Quantitative logarithmic Sobolev inequalities and stability estimates

TL;DR

This paper improves classical logarithmic Sobolev inequalities for Gaussian measures under Poincaré conditions, providing quantitative stability estimates and bounds on deficits using Wasserstein distances, with applications in Bakry-Émery theory.

Contribution

It introduces enhanced logarithmic Sobolev inequalities with explicit deficit bounds in terms of Wasserstein distances, extending stability analysis under Poincaré conditions.

Findings

Lower bounds on the deficit in terms of quadratic Kantorovich-Wasserstein distance.

Lower bounds on the deficit in terms of L^1-Kantorovich-Wasserstein distance.

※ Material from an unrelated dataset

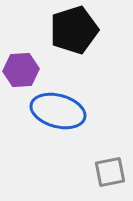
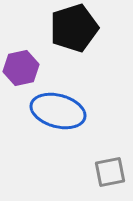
black pentagon: moved 2 px up
purple hexagon: moved 2 px up; rotated 8 degrees counterclockwise
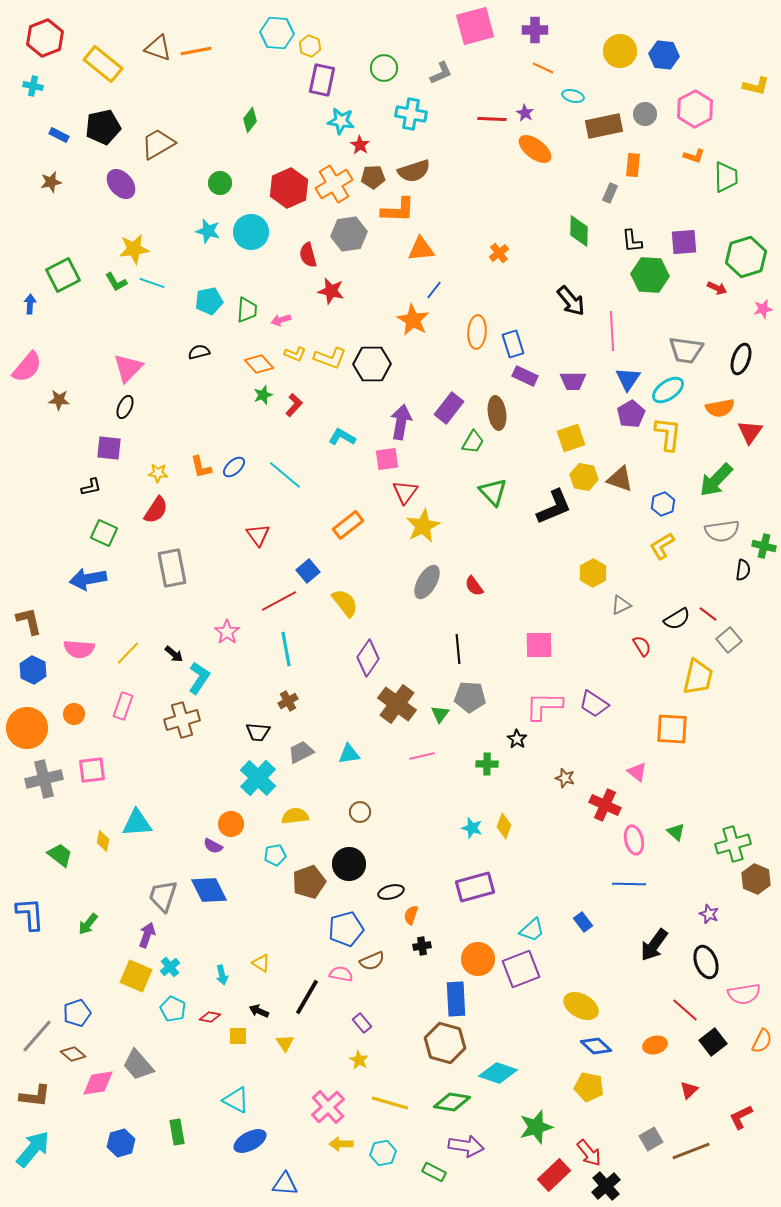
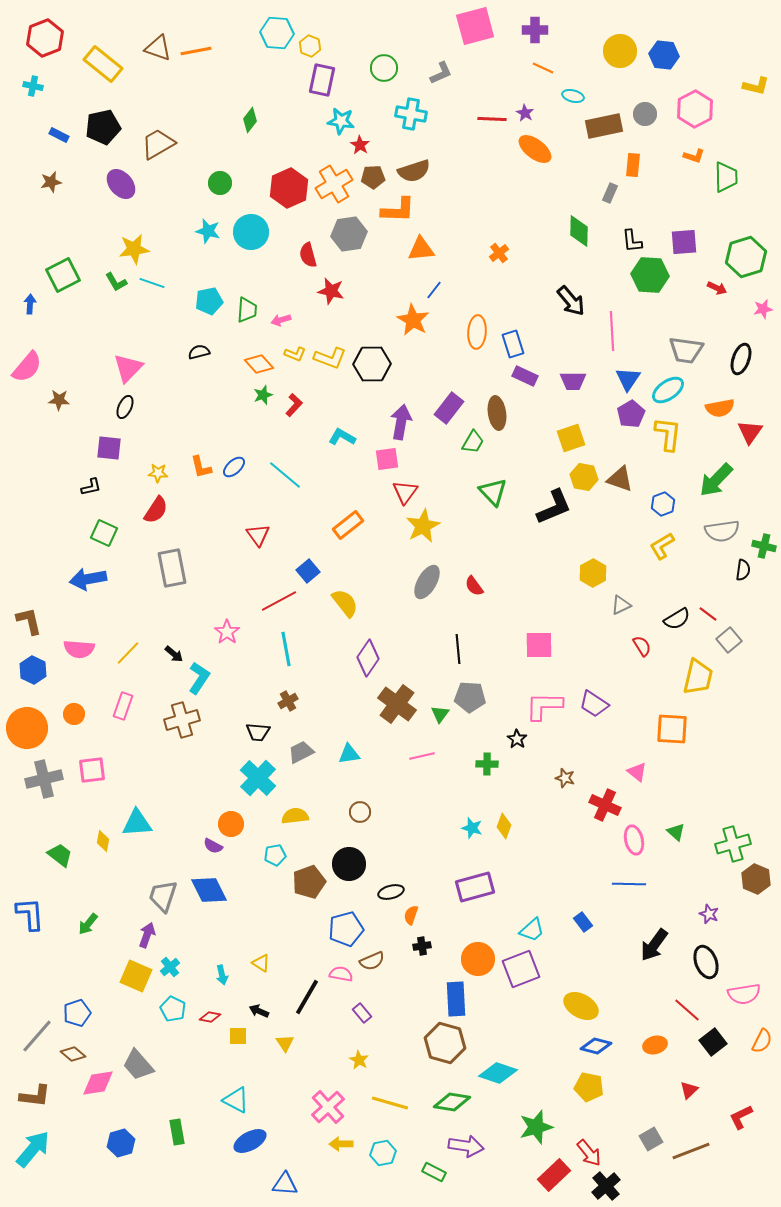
red line at (685, 1010): moved 2 px right
purple rectangle at (362, 1023): moved 10 px up
blue diamond at (596, 1046): rotated 28 degrees counterclockwise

Applications to Bakry-Émery theory and the coherent state transform.

Abstract

We establish an improved form of the classical logarithmic Sobolev inequality for the Gaussian measure restricted to probability densities which satisfy a Poincar\'e inequality. The result implies a lower bound on the deficit in terms of the quadratic Kantorovich-Wasserstein distance. We similarly investigate the deficit in the Talagrand quadratic transportation cost inequality this time by means of an ${\rm L}^1$-Kantorovich-Wasserstein distance, optimal for product measures, and deduce a lower bound on the deficit in the logarithmic Sobolev inequality in terms of this metric. Applications are given in the context of the Bakry-\'Emery theory and the coherent state transform. The proofs combine tools from semigroup and heat kernel theory and optimal mass transportation.